In order to avoid what Banerjea called a “regulatory nightmare,” zeotap strips out the PII, including email address and phone number. The anonymous identifiers they’re replaced with are “perishable,” lasting between 48 and 72 hours before they expire.
But building planned obsolescence into the IDs isn’t just about preserving privacy. It’s also meant to protect the value of a carrier’s data, Banerjea said.
“Most of the data in the ad market today is primarily probabilistic, but operators have deterministic data,” he said. “If they just release that kind of valuable user data into the ecosystem, they lose control of it.”
And control is one thing that operators are clearly gunning for, as evidenced by the $4.4 billion that Verizon shelled out for AOL in May. News of the deal broke while zeotap was in the midst of its fundraising process. But Banerjea isn’t worried about the 800-pound gorilla.

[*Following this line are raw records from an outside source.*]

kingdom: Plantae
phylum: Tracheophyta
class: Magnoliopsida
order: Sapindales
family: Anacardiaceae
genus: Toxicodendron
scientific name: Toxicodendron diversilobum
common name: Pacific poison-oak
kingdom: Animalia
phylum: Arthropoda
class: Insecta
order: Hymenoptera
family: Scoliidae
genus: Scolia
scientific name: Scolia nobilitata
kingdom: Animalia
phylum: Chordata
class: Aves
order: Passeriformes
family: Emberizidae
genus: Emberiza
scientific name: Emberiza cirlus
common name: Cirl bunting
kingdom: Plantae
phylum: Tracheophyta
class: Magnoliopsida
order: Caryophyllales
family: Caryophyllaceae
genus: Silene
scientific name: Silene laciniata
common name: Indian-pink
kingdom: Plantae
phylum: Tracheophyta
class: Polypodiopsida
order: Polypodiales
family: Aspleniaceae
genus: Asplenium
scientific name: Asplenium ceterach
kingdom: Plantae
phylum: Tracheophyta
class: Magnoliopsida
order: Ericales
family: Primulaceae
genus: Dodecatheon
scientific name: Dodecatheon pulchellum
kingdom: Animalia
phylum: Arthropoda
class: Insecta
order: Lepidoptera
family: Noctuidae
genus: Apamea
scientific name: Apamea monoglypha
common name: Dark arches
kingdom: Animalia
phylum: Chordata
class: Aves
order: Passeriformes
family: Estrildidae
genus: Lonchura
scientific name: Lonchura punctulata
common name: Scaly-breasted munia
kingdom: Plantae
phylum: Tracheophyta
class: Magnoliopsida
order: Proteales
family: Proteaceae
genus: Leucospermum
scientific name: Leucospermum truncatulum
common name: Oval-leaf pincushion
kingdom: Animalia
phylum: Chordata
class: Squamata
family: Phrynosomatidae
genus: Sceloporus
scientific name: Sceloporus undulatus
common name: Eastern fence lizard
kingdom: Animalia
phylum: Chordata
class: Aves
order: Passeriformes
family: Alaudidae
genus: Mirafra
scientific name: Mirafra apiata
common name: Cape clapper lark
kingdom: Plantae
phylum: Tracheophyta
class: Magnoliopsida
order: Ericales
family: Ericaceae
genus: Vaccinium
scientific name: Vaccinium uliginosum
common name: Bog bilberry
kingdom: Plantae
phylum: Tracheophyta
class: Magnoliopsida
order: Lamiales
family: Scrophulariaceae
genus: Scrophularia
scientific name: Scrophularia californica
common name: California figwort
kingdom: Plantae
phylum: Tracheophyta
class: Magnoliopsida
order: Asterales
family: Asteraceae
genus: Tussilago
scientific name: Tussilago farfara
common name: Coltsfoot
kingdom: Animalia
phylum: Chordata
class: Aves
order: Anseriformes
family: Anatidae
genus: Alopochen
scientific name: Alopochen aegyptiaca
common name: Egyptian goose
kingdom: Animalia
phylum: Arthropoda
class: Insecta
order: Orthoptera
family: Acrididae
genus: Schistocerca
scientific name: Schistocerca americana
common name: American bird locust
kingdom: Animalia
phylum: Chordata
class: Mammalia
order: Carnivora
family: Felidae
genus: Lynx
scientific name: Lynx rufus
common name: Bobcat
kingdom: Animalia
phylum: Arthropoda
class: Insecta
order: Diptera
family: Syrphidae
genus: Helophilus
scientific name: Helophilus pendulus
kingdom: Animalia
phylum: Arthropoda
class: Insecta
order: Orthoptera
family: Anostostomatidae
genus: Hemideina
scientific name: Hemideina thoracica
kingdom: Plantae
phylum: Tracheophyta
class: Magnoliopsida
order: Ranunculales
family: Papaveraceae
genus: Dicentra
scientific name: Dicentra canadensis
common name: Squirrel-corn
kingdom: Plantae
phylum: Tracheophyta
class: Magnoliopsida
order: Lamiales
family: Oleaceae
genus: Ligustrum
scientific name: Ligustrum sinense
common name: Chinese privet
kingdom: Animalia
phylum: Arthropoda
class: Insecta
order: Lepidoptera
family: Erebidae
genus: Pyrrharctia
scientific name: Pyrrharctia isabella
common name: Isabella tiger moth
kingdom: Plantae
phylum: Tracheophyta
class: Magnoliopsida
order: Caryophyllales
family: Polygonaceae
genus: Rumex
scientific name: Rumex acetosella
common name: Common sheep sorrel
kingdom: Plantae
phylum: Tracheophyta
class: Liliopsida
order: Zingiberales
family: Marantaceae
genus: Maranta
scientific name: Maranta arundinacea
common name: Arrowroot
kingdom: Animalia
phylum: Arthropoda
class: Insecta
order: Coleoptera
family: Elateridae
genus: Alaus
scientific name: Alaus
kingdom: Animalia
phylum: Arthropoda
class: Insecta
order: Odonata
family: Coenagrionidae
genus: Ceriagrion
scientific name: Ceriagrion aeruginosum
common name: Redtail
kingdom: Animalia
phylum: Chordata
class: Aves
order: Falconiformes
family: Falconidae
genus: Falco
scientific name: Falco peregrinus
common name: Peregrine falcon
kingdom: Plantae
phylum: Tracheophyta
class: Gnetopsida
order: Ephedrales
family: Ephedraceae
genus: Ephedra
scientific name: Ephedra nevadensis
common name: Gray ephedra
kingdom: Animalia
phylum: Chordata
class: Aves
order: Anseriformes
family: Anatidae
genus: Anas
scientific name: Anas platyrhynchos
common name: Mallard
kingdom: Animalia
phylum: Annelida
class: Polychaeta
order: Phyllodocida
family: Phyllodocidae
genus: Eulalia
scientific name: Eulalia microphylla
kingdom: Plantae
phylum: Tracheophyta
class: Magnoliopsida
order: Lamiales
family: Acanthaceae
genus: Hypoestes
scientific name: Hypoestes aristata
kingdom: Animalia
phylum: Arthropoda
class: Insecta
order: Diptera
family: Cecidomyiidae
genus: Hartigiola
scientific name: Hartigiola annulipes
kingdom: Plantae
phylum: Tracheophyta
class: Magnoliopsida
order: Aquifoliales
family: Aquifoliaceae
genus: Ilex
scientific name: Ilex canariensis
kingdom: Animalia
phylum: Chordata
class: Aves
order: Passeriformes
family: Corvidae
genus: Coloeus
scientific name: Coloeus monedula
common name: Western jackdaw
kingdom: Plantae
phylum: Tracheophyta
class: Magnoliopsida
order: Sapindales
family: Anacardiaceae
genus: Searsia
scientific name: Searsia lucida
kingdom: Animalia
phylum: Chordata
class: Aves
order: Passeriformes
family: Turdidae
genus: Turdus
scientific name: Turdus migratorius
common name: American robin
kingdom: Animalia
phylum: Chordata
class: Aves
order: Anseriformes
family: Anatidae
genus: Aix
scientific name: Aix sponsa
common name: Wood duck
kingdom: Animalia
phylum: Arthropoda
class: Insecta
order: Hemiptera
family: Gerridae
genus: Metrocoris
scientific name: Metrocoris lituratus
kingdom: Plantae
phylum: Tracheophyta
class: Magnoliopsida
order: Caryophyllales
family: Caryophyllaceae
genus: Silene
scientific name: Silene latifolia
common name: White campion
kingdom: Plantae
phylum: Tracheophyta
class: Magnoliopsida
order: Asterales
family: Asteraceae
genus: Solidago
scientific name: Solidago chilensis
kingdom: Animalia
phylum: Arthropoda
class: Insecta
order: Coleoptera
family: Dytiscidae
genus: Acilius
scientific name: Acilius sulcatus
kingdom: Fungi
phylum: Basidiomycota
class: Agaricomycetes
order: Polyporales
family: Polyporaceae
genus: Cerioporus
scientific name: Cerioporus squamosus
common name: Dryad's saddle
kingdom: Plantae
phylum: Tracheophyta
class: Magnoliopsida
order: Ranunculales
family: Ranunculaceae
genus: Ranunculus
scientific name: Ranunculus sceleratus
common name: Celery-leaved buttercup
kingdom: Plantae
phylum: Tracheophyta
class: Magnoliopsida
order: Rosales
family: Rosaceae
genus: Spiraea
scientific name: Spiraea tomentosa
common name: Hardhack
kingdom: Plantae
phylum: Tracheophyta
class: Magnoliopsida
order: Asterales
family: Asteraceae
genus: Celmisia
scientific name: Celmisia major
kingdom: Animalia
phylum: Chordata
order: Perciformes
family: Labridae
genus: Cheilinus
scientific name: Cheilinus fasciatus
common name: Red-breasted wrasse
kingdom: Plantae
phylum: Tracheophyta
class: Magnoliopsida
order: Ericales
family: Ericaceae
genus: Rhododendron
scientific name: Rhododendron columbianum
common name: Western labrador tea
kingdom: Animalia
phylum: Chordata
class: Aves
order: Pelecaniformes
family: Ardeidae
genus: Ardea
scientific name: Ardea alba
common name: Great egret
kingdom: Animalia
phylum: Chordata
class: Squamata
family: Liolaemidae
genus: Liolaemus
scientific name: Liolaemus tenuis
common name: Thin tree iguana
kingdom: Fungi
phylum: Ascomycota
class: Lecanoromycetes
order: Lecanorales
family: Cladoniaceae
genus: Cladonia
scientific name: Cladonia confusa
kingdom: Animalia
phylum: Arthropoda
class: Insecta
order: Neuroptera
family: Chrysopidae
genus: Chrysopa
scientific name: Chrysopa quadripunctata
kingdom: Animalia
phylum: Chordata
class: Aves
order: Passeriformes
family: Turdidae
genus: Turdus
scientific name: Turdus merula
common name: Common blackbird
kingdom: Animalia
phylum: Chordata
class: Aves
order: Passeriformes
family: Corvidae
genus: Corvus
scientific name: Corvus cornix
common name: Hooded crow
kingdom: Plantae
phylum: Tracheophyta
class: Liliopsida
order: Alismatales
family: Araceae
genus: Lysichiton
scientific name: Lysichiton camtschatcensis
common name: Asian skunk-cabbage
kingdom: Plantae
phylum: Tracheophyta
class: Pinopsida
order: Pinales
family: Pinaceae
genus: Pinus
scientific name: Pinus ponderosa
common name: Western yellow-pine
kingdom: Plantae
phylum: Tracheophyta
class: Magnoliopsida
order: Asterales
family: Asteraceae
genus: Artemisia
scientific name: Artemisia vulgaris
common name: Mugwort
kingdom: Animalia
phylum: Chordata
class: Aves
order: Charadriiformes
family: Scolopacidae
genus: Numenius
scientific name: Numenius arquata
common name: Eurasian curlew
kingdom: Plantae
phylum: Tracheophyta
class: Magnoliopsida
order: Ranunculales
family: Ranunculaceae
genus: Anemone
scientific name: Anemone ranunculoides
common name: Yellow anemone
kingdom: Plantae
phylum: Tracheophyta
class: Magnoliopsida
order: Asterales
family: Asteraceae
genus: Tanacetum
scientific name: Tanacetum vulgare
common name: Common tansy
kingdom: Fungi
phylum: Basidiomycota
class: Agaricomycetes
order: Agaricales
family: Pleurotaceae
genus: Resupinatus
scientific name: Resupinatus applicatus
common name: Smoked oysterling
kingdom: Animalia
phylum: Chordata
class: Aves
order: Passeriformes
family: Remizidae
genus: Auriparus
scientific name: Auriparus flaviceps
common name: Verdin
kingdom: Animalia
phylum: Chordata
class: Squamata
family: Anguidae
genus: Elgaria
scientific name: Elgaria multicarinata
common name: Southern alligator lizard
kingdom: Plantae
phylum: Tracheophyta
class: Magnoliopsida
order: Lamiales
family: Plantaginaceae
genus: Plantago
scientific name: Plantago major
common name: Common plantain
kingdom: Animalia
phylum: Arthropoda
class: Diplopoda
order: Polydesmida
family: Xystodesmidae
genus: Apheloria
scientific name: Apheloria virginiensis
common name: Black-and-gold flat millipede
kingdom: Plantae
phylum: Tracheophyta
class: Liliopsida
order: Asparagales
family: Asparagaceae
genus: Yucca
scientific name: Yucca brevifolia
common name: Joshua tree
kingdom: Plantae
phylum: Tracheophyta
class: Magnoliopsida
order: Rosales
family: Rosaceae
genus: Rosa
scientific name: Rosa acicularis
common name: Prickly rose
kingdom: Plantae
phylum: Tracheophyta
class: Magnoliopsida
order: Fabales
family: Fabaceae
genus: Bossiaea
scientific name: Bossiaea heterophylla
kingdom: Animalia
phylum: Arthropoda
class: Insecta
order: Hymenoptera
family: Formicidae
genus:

“Every VC asked us about AOL and Verizon, but we see it as a good indicator to the market of the telecom industry’s need to start diversifying their businesses with other revenue opportunities beyond data plans and voice,” he said.
Founded in 2014, zeotap has upped its headcount from 11 to 15 since November – a number Banerjea said the company hopes will reach 40 by the end of the year – and made several strategic hires, including Serge Bushman, who came on board in February as SVP of business development, fresh off a nearly two-year stint as director of strategy and new business development at Sprint-owned media platform Pinsight Media+.
Although zeotap’s official headquarters are in Berlin, going forward the company will focus on growing its presence in Bangalore, which has become a sort of Silicon Valley of the East. A New York office is slated to open its doors in about two months, followed by a potential outpost in Singapore, where Banerjea said zeotap is in negotiation with several Southeast Asia carriers.